> **Information**

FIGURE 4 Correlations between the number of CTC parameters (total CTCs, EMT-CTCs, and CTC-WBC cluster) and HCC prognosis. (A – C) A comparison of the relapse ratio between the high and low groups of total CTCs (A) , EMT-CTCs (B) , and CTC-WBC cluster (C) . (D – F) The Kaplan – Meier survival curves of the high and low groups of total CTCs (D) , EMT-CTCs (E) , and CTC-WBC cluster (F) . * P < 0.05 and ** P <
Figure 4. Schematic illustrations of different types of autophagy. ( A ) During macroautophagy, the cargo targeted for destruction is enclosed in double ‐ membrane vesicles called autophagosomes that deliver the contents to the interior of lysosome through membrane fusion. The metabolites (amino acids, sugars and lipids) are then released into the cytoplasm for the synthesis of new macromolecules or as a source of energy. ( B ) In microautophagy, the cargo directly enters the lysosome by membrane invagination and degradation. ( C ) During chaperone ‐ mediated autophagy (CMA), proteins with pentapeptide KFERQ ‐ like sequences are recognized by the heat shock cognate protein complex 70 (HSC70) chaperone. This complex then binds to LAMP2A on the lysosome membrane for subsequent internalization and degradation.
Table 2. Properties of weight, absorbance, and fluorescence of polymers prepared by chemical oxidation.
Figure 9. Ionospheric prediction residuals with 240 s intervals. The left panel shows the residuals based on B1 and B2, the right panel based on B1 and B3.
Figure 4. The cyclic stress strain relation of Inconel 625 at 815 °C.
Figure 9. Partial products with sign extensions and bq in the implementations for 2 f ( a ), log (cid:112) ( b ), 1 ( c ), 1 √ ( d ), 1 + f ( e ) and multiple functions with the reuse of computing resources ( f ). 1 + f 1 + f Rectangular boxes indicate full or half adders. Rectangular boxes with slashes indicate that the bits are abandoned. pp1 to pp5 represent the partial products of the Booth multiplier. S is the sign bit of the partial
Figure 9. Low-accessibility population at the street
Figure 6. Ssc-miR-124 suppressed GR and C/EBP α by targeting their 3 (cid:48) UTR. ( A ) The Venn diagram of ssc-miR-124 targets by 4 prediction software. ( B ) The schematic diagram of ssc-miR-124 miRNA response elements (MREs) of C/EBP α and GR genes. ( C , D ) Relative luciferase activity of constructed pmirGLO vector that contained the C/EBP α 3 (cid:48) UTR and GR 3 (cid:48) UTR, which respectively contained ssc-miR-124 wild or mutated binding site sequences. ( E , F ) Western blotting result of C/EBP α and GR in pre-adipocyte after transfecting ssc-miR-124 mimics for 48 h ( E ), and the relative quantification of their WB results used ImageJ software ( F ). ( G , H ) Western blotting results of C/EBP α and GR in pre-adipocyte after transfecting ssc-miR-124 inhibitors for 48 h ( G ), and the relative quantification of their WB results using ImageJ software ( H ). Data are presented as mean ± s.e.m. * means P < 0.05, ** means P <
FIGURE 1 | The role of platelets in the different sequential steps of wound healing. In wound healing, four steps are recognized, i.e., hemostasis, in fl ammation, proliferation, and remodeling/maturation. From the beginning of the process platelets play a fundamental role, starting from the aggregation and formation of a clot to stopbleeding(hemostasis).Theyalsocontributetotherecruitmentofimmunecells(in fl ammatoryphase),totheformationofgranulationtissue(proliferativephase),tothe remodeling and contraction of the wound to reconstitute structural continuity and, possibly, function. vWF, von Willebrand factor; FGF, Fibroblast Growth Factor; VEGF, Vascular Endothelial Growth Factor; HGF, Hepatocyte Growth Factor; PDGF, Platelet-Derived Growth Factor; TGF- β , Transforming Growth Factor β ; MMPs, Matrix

> **Problem details**
Your task is to transcribe, with no changes, only the lines of the listing above that lie between the line holding "Figure 9. Ionospheric" and the line holding "Figure 9. Low-accessibility", inclusive.

> **Response box**
Figure 9. Ionospheric prediction residuals with 240 s intervals. The left panel shows the residuals based on B1 and B2, the right panel based on B1 and B3.
Figure 4. The cyclic stress strain relation of Inconel 625 at 815 °C.
Figure 9. Partial products with sign extensions and bq in the implementations for 2 f ( a ), log (cid:112) ( b ), 1 ( c ), 1 √ ( d ), 1 + f ( e ) and multiple functions with the reuse of computing resources ( f ). 1 + f 1 + f Rectangular boxes indicate full or half adders. Rectangular boxes with slashes indicate that the bits are abandoned. pp1 to pp5 represent the partial products of the Booth multiplier. S is the sign bit of the partial
Figure 9. Low-accessibility population at the street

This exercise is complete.